Andrew Goodman’s brother David attended the ceremony along with other relatives of his two companions.

“The entire Queens College community is extraordinarily proud that President Obama has recognized one of our own in this unprecedented way,” said Felix V. Matos Rodriguez, president of Queens College. “Andrew Goodman sacrificed his life for the cause of civil rights during Freedom Summer, which helped fuel the struggle and ultimately changed history. He and his co-workers are true American heroes and an inspiration to us all.”

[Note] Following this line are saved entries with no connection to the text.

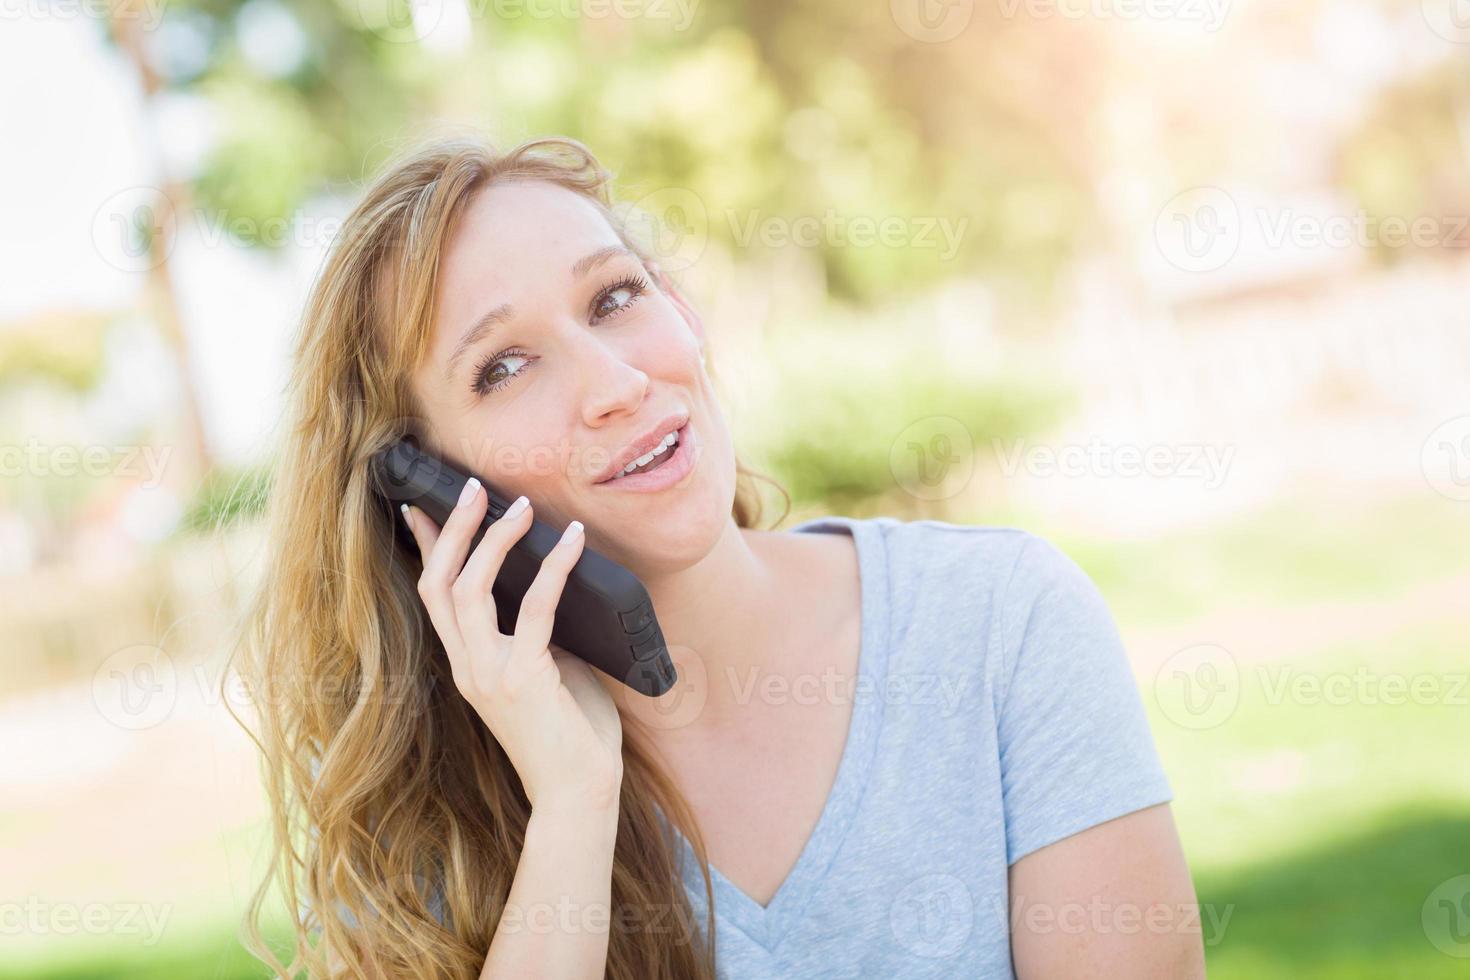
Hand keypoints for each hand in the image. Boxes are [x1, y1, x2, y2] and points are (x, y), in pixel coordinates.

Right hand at [402, 481, 623, 811]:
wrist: (580, 794)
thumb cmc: (572, 734)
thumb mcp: (546, 672)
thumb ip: (535, 635)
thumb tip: (545, 588)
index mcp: (468, 665)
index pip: (433, 597)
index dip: (427, 549)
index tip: (421, 507)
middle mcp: (468, 667)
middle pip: (440, 585)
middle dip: (453, 531)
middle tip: (473, 488)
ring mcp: (490, 675)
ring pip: (471, 591)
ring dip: (493, 541)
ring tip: (519, 506)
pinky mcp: (523, 679)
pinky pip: (536, 610)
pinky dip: (553, 568)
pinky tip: (572, 541)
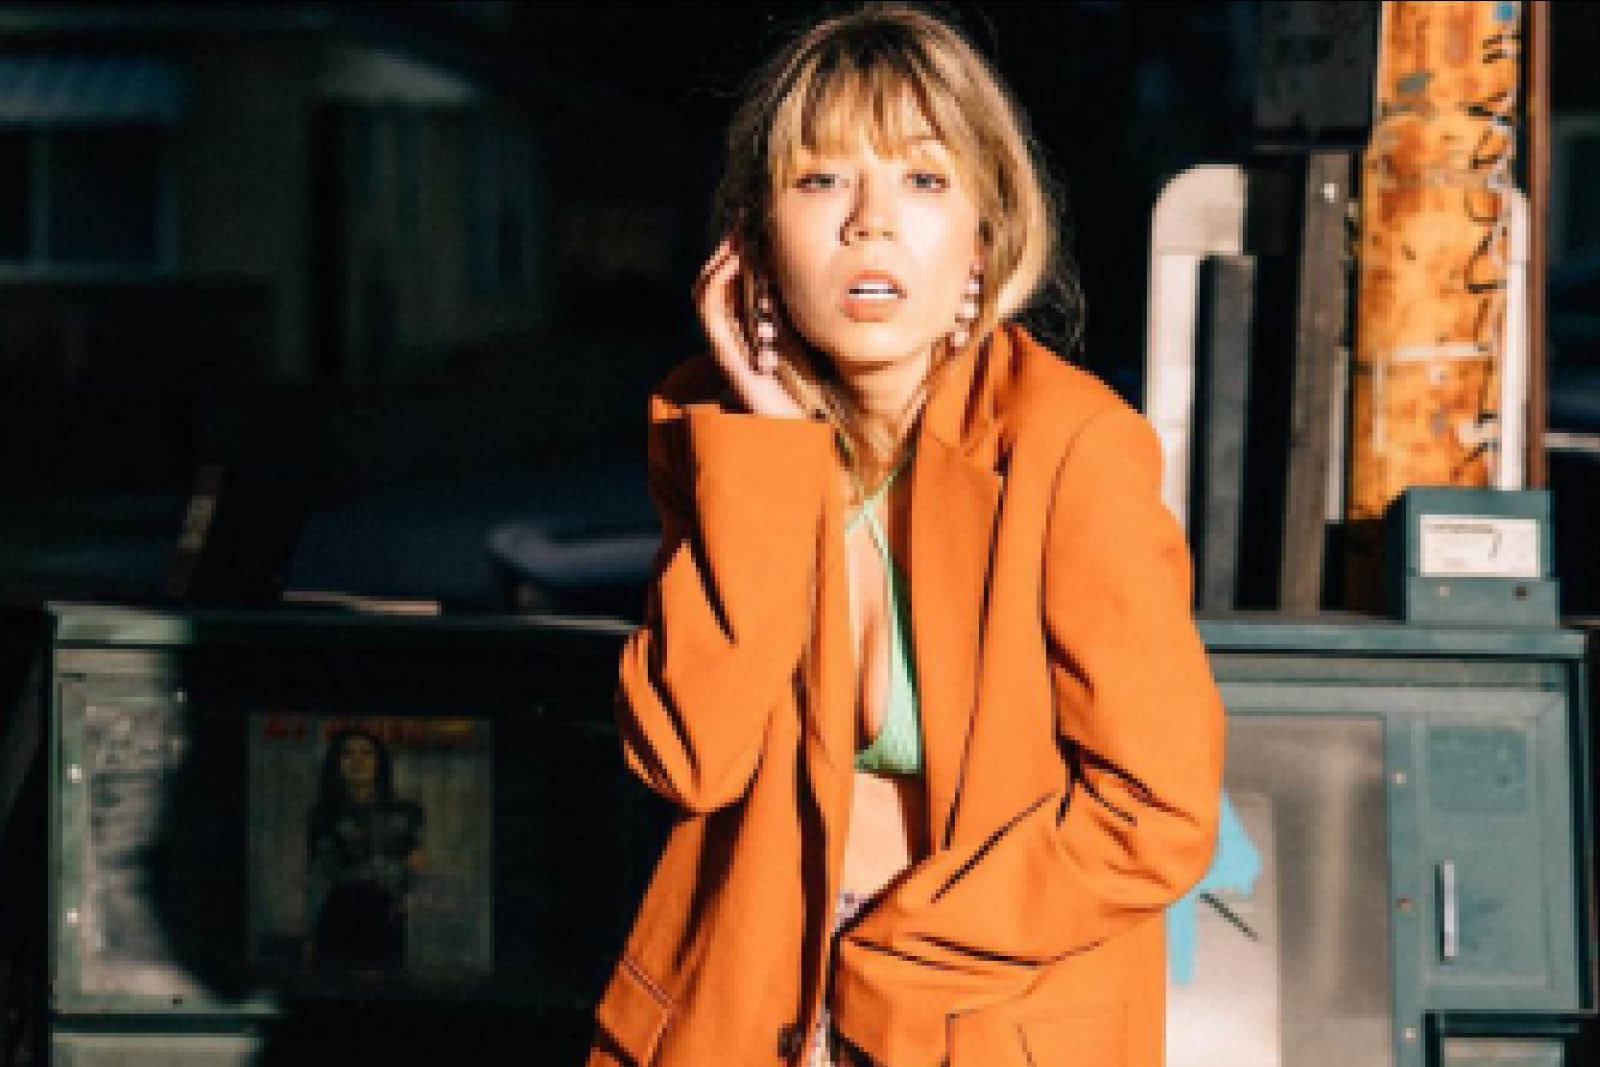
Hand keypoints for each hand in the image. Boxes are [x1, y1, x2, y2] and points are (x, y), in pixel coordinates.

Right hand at [692, 235, 806, 418]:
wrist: (802, 432)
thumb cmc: (809, 389)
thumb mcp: (806, 339)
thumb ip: (801, 312)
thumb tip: (814, 275)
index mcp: (747, 329)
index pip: (729, 282)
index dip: (734, 251)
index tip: (752, 224)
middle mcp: (732, 335)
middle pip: (712, 282)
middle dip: (726, 248)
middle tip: (744, 222)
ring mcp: (727, 346)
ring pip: (706, 293)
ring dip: (720, 260)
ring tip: (740, 237)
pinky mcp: (728, 358)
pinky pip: (712, 313)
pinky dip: (719, 283)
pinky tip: (736, 263)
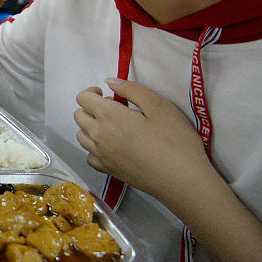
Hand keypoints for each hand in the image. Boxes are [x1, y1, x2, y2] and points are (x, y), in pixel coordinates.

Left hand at [74, 78, 213, 203]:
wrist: (182, 180)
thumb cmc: (174, 140)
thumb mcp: (159, 105)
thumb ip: (131, 89)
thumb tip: (109, 81)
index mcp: (108, 116)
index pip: (82, 99)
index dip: (91, 92)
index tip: (106, 94)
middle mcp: (98, 135)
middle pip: (79, 116)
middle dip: (91, 108)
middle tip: (114, 109)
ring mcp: (101, 155)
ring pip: (81, 136)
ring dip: (90, 127)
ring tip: (113, 127)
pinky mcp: (108, 171)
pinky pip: (90, 156)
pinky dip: (94, 148)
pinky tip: (112, 147)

Queens College has a long association with the civil rights movement. Dr. Carolyn Goodman, Andrew’s mother, received the President’s Medal at the college’s 1996 commencement for her lifelong civil rights activism. She died in 2007.

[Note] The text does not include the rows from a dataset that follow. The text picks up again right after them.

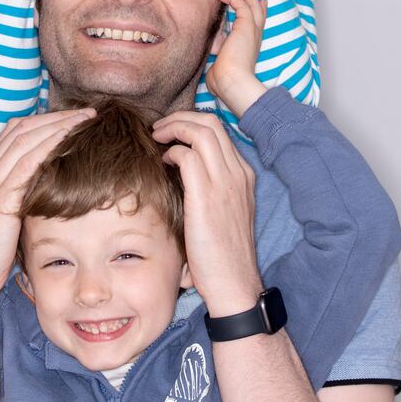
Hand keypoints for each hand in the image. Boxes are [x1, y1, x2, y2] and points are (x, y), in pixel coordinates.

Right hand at [0, 109, 95, 303]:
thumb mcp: (5, 210)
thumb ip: (21, 189)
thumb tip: (52, 178)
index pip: (16, 129)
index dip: (46, 118)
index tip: (74, 116)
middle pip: (23, 127)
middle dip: (57, 116)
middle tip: (87, 113)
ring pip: (26, 139)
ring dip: (59, 126)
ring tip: (85, 121)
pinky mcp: (0, 199)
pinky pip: (27, 164)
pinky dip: (49, 147)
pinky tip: (69, 142)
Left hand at [151, 111, 260, 314]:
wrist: (234, 284)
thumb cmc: (222, 254)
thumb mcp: (223, 213)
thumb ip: (210, 187)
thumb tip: (181, 169)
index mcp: (243, 176)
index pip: (220, 131)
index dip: (193, 123)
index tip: (173, 131)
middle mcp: (238, 174)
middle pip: (211, 122)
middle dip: (181, 117)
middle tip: (160, 128)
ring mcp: (225, 183)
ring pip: (201, 131)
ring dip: (174, 127)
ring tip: (157, 136)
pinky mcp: (207, 196)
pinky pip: (188, 156)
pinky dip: (172, 151)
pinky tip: (162, 162)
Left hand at [206, 0, 267, 119]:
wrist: (231, 80)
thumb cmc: (224, 79)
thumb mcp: (221, 65)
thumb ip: (218, 60)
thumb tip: (211, 64)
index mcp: (251, 47)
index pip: (258, 27)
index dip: (259, 14)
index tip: (260, 4)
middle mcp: (254, 38)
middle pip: (259, 13)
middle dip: (253, 0)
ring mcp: (252, 32)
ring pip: (254, 6)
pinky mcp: (246, 26)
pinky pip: (243, 6)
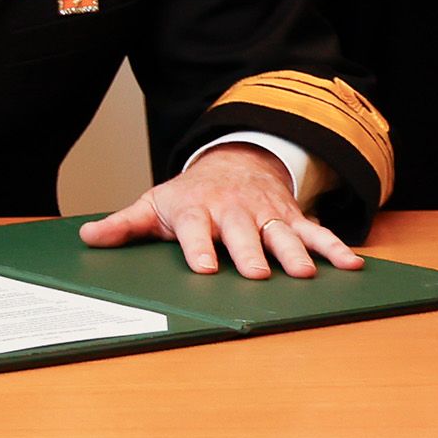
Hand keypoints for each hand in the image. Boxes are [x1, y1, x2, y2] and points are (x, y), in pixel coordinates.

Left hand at [78, 142, 360, 278]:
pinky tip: (351, 265)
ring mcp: (265, 214)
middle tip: (256, 274)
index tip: (204, 268)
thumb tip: (86, 238)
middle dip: (249, 253)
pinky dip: (334, 247)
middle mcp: (233, 211)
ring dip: (293, 253)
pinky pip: (315, 232)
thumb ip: (124, 224)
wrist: (232, 163)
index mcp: (196, 210)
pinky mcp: (291, 218)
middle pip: (241, 233)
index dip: (199, 247)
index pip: (195, 229)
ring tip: (303, 275)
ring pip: (281, 234)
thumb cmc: (189, 195)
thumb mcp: (154, 204)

Goodman, Chaney and Schwerner were pulled over by local police near Philadelphia, Miss., on June 21, 1964, then released after which they were subsequently kidnapped by Ku Klux Klansmen. Their bodies were dug up 15 feet beneath an earthen dam 44 days later.

Of the 18 suspects in the slayings originally arrested in 1967, none served more than six years.

Many years afterward, Jerry Mitchell, an investigative reporter for the Clarion Ledger newspaper in Jackson, Miss., wrote a series of stories that led to the arrest of Edgar Ray “Preacher” Killen, a former Ku Klux Klansman. On June 24, 2006, Killen, 80, was sentenced to 60 years for his role in the slayings of Goodman, Chaney and Schwerner.

Schwerner was also connected with Queens College. His brother worked at the counseling center and his wife was a student.

“And while they are often remembered for how they died, we honor them today for how they lived – with the idealism and the courage of youth,” Obama said. “ James, Andrew and Michael could not have known the impact they would have on the civil rights movement or on future generations. And here today, inspired by their sacrifices, we continue to fight for the ideals of equality and justice for which they gave their lives.

Among other Medal of Freedom recipients were Tom Brokaw of NBC, songwriter Stephen Sondheim, actress Meryl Streep, Ethel Kennedy, widow of Robert Kennedy, author Isabel Allende, and songwriter-singer Stevie Wonder.